The term “seed” can refer to the husk, tuber, or embryo of an undeveloped plant. It can also refer to a food reserve that is enclosed in a protective outer covering. When you refer to a seed, you may be talking about anything that can be sown.
Embryos are tiny plants that have a root, stem, and one or more leaves. They are accompanied by the seed coat and endosperm, a nutritive tissue that serves as the master tissue in the young seed. Besides their functional role in a seed, embryos can provide insights into plant regeneration and totipotency.
Embryos can be cultivated artificially in the lab. These somatic embryos grow on media without the use of any plant growth regulator.
A somatic embryo is a bipolar structure that contains a number of cells, with the majority being multicellular. Its morphology is reminiscent of the zygotic embryo. However, it requires profound research to achieve true somatic embryogenesis.
Somatic embryos may be cultivated from somatic explants, leaf material, or hypocotyl. Embryos from these sources have been used to study the emergence of new varieties and to extend gene transfer area.
A seed coat is a protective covering that protects the internal parts of the seed. It also helps the seed remain viable for a long period.
Seed coats, or testas, are composed of two layers, the outer layer and the inner layer. The outer layer, called the testa, is thick and protects the seed from water and sunlight.
The inner layer, known as the integument, contains parenchyma. It provides physical protection to the seed from infection by viruses and other pests.
In the case of the angiosperms, the seed contains the embryo. The seed coat coordinates the development of the embryo and controls the dormancy of the seed.
There are many genes expressed in the seed coat tissues. Some of the genes are involved in the synthesis of flavonoid compounds.
The pericarp is the outer skin of the fruit and is composed of the outer epicarp and endocarp. It may be dry or soft and juicy. Stone fruits have a characteristic stony endocarp. In some fruit species, the pericarp is composed of a combination of stony and fleshy mesocarp.

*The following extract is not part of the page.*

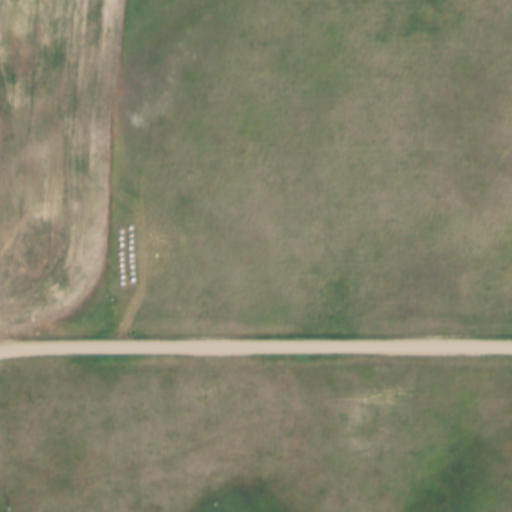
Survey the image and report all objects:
road: (255, 343)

During cellularization, the outermost part of the endosperm is transformed into aleurone cells. These cells have an axis parallel to the long axis of the grain. They are typically present in the mature seed, but may be absent in young seedlings.

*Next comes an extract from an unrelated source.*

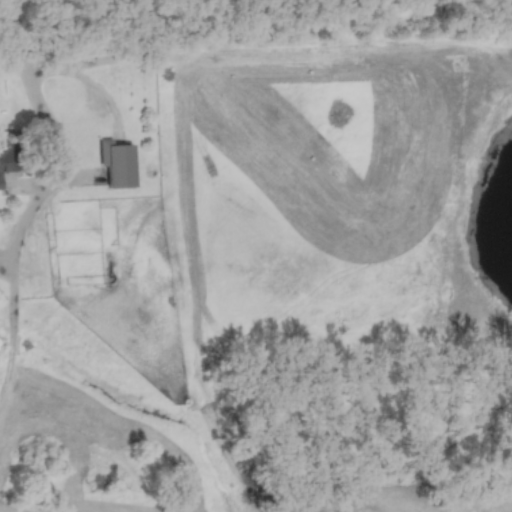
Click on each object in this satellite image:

The pericarp of sorghum is three-layered. An external layer corresponds to the seed coat, a middle layer is fibrous, and an inner layer contains tube cells.
The main cells of the pericarp are important channels for the rapid absorption of water. As the endosperm expands, the volume of the pericarp increases.
Endosperm is an organ that is found in most flowering plants. It plays a key role in regulating embryo growth and development. In addition to being a source of food, endosperm is also used by the plant during germination.
The structure of the endosperm is determined by plant species. In many cases, it is a mixture of oil and starch. Among the most common edible seeds are rice, wheat, and coconut. However, there are some atypical seed plants, including the Fritillaria and Lilium.
During germination, an embryo’s stem, root, and leaves develop. After the seed sprouts, it lives off of stored food. Besides providing food, the seed also contains a protective coating, the seed coat.
Most seeds contain endosperm. This tissue acts as a mechanical barrier and provides nutrients to the embryo.
Seed dormancy is a state of inactivity of seeds. It does not refer to the lack of germination but rather the slow growth of seeds, which is the result of a number of factors. The mechanisms of dormancy are largely unknown.
Dormancy occurs in seeds for many reasons, which include low water content, lack of enzymes, and the presence of growth inhibitors. Some dormancy is induced, while other is innate. For some plants, dormancy is a protective mechanism, which helps the plant survive in harsh environments.
Physical dormancy is a characteristic of higher plants. This dormancy is caused by a water-impermeable layer that prevents water and oxygen from reaching the interior of the seed. A stiffened endocarp also contributes to this type of dormancy.
Several studies have shown that seed dormancy is induced by various factors. Various treatments have been used to break dormancy, such as heat, cold, and light.